--- Working data ---
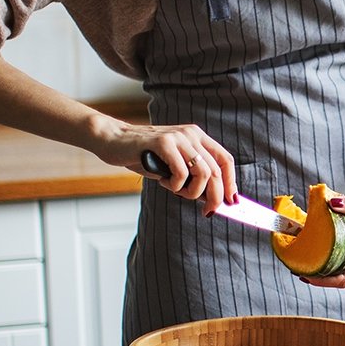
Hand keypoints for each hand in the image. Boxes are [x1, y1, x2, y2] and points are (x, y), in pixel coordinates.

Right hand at [91, 119, 236, 211]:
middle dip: (215, 196)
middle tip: (207, 210)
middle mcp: (191, 134)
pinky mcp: (163, 143)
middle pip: (216, 171)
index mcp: (198, 137)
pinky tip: (163, 182)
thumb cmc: (144, 156)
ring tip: (177, 191)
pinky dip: (175, 185)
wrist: (114, 141)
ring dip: (192, 192)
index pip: (225, 160)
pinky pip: (181, 172)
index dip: (231, 183)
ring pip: (203, 173)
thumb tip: (213, 199)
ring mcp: (178, 137)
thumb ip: (193, 178)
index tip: (230, 203)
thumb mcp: (173, 167)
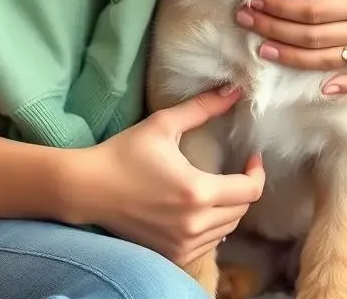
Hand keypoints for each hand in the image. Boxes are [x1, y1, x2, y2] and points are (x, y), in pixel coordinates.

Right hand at [68, 86, 264, 262]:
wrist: (89, 189)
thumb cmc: (124, 152)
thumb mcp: (163, 124)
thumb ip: (202, 108)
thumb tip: (234, 91)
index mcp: (197, 191)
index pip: (250, 191)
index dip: (257, 173)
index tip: (251, 157)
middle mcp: (195, 224)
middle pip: (241, 211)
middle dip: (243, 188)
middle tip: (234, 169)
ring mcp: (184, 244)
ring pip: (227, 229)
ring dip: (228, 208)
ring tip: (216, 188)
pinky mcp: (172, 255)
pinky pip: (208, 244)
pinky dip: (211, 227)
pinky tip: (198, 210)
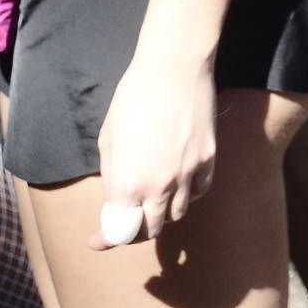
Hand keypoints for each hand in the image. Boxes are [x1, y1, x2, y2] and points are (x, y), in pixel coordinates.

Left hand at [90, 49, 217, 249]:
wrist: (173, 67)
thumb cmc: (133, 98)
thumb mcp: (108, 139)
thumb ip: (112, 178)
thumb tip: (116, 202)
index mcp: (127, 184)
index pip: (119, 232)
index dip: (107, 239)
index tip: (98, 240)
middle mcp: (159, 186)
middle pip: (151, 229)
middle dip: (136, 229)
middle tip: (128, 218)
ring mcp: (188, 174)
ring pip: (177, 214)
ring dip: (163, 212)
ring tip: (153, 197)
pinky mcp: (208, 159)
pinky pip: (199, 192)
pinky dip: (187, 194)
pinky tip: (178, 181)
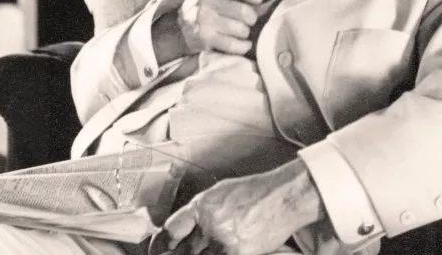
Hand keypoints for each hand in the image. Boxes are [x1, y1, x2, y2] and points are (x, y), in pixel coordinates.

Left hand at [162, 160, 323, 254]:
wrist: (283, 196)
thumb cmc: (256, 192)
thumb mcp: (221, 193)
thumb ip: (201, 211)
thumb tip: (185, 228)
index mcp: (202, 205)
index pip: (171, 230)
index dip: (161, 244)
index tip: (158, 250)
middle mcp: (209, 223)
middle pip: (183, 251)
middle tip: (178, 253)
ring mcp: (223, 240)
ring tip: (204, 250)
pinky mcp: (239, 253)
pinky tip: (221, 251)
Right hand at [177, 0, 262, 55]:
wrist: (179, 29)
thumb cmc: (204, 8)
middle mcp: (202, 1)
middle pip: (242, 11)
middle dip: (251, 17)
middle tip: (249, 20)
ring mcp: (203, 21)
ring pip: (241, 29)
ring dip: (245, 32)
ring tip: (240, 31)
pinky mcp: (204, 39)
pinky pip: (234, 45)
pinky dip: (243, 46)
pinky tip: (242, 44)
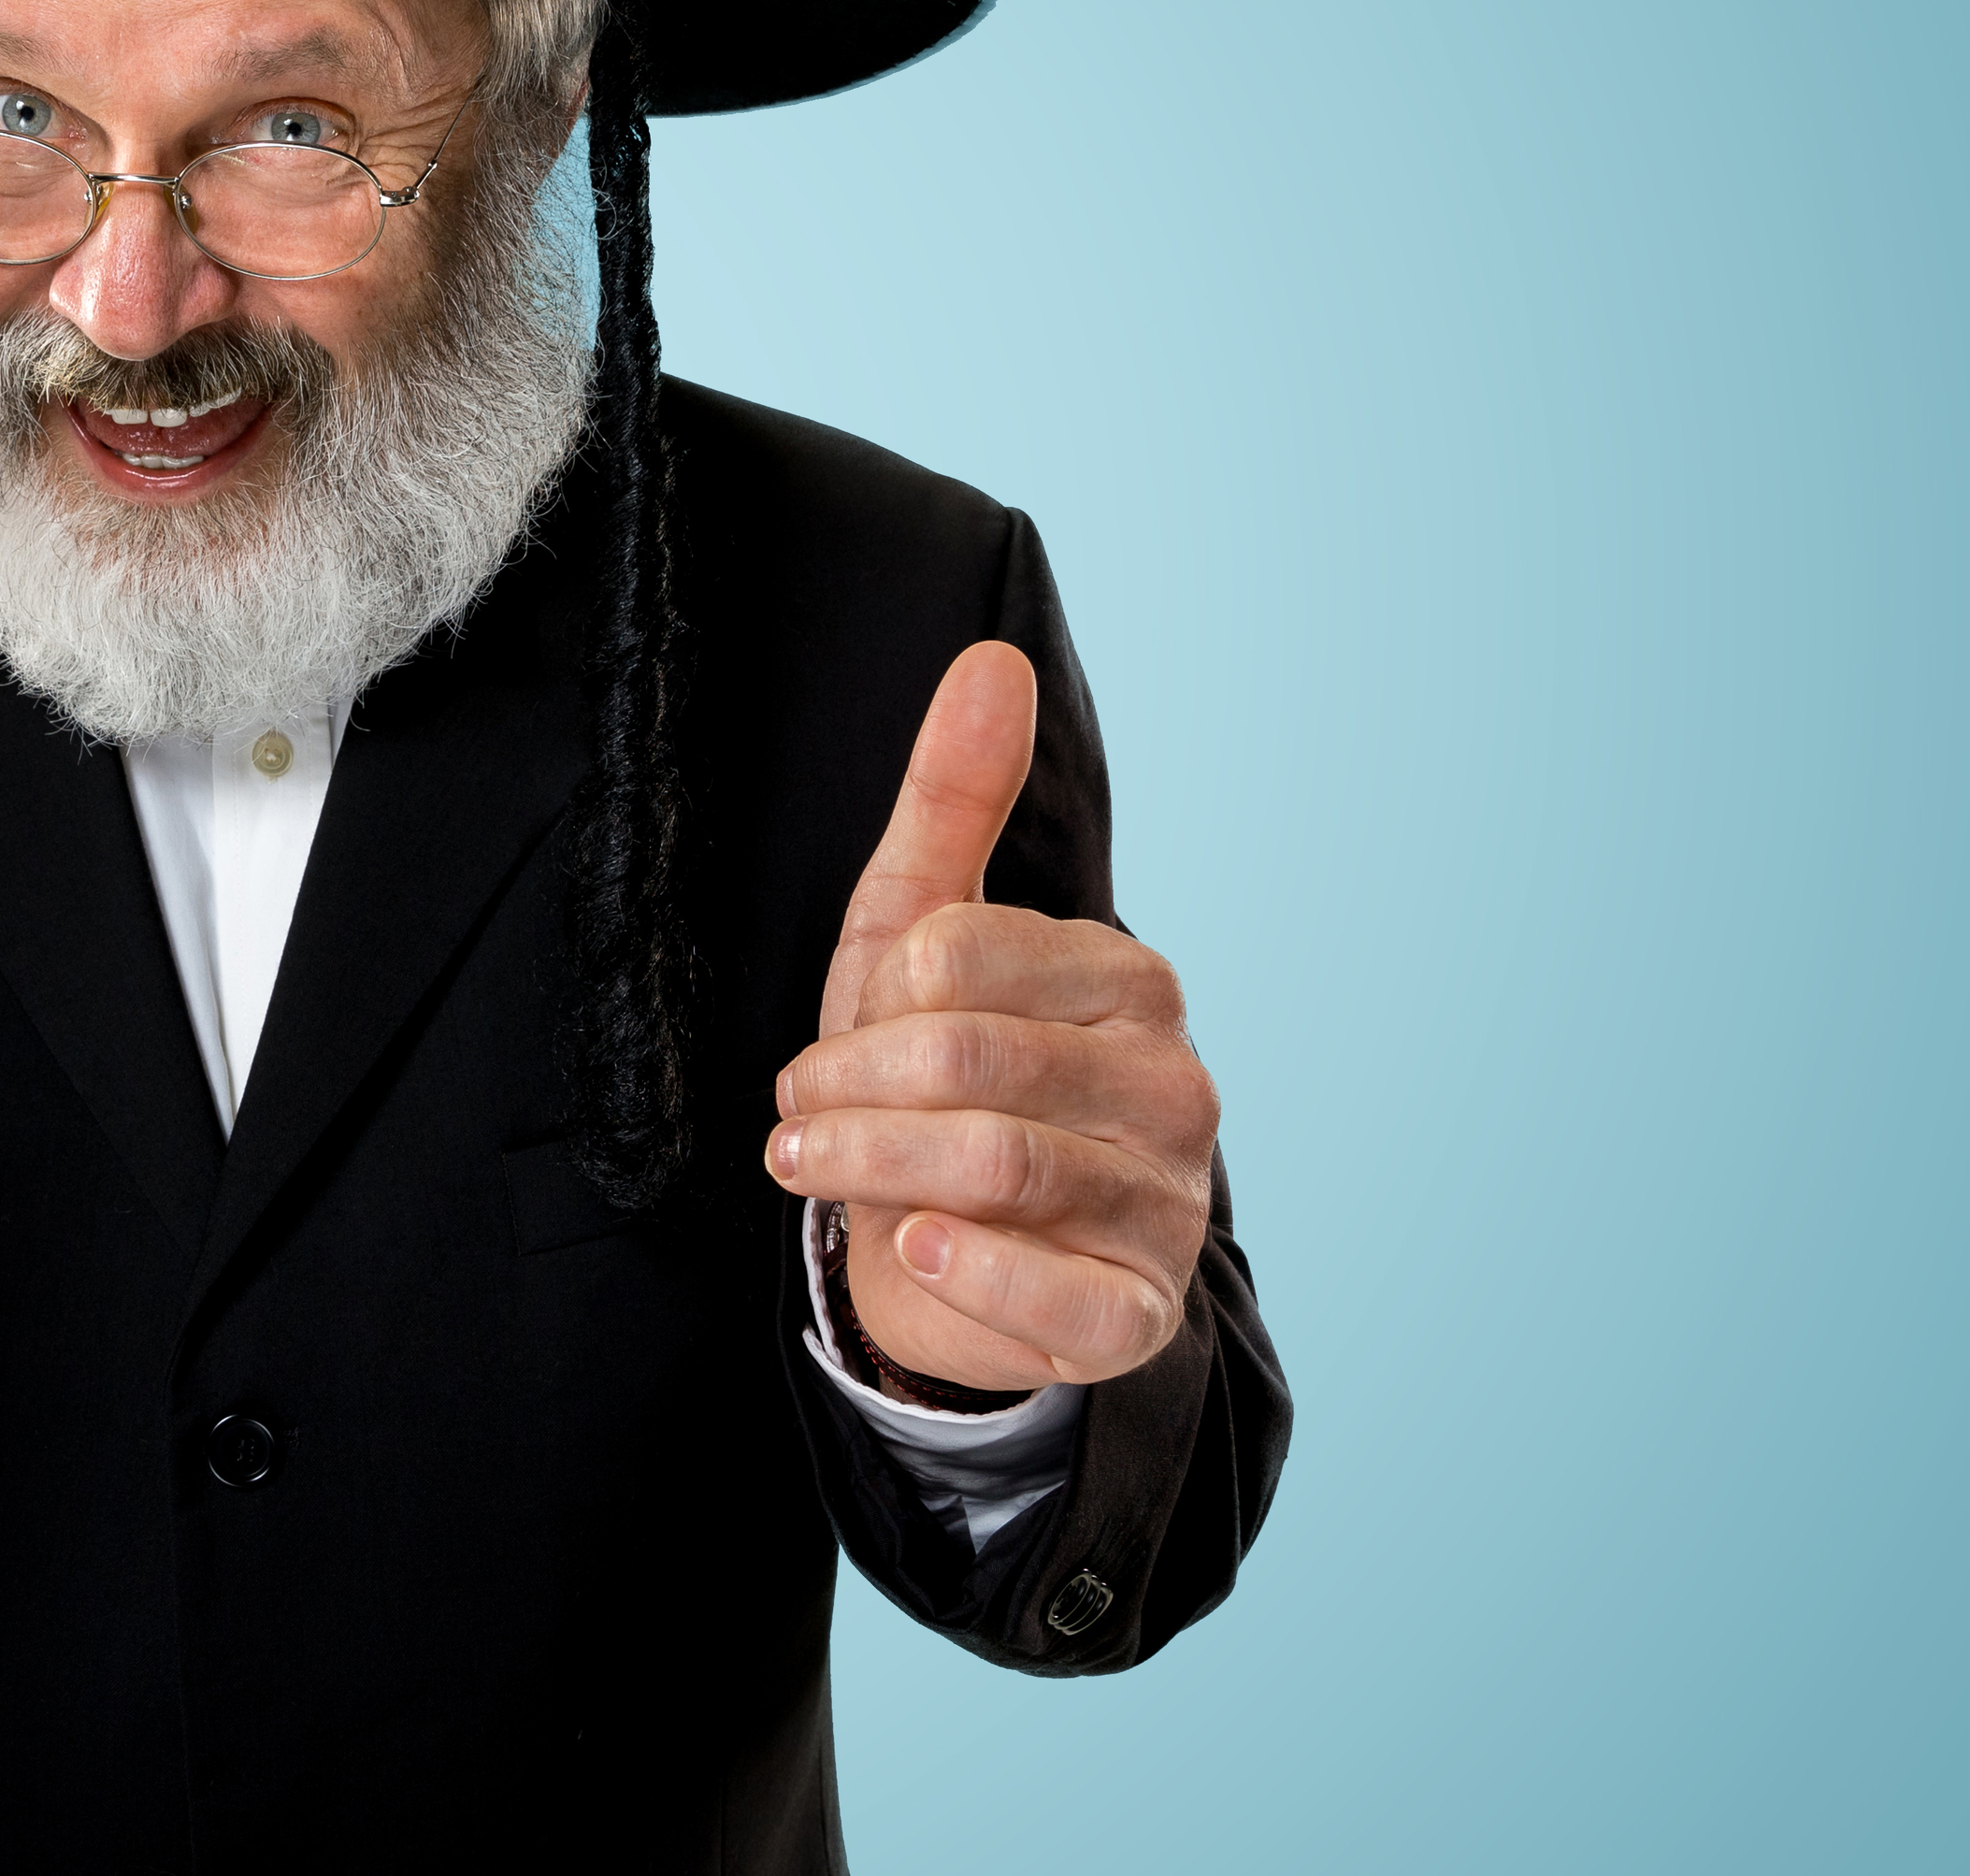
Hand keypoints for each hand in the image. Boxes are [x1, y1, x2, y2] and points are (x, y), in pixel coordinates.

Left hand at [767, 643, 1215, 1392]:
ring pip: (994, 1164)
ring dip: (868, 1167)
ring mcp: (1166, 1202)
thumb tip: (992, 657)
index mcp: (1129, 978)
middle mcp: (1173, 1083)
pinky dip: (969, 1273)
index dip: (868, 1002)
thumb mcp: (921, 938)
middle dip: (849, 1089)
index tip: (828, 1043)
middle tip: (797, 1113)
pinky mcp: (1136, 1313)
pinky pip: (1059, 1298)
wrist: (957, 1255)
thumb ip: (955, 802)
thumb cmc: (937, 1081)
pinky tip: (912, 1250)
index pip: (962, 956)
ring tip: (808, 1166)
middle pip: (966, 1059)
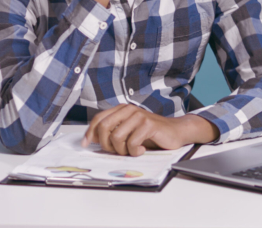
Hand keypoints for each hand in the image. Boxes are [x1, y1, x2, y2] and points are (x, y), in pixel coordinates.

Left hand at [80, 104, 218, 155]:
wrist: (174, 132)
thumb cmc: (150, 134)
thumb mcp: (128, 131)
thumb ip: (112, 132)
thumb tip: (90, 139)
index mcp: (121, 110)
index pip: (98, 119)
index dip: (90, 132)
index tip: (86, 144)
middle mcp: (128, 110)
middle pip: (103, 128)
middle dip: (106, 145)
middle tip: (117, 151)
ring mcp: (138, 116)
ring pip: (116, 137)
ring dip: (122, 150)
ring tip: (132, 150)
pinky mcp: (148, 124)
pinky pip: (132, 143)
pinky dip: (135, 151)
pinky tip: (142, 149)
---
→ **Goal of the exercise**
Could you transcribe exactly the lines from the start of the records through the line containing "ring dip: (192, 192)", both ends included, leaving the pictures out?

→ **Response for this exercise**
Hand keypoints for each hand in the image. Boxes are [x1, y1, x2, y2] and points are (x, y), in pixel coordinates.

Right hand at [91, 119, 236, 211]:
middle dip: (215, 196)
middle tip: (207, 210)
middle mcp: (191, 134)
pinky mcp: (163, 143)
middle pip: (216, 171)
index mcp: (198, 137)
pinky tip: (163, 182)
thumb cmc: (144, 156)
ring tip: (177, 191)
pinky dip: (175, 185)
wrist: (114, 141)
ring dip: (192, 192)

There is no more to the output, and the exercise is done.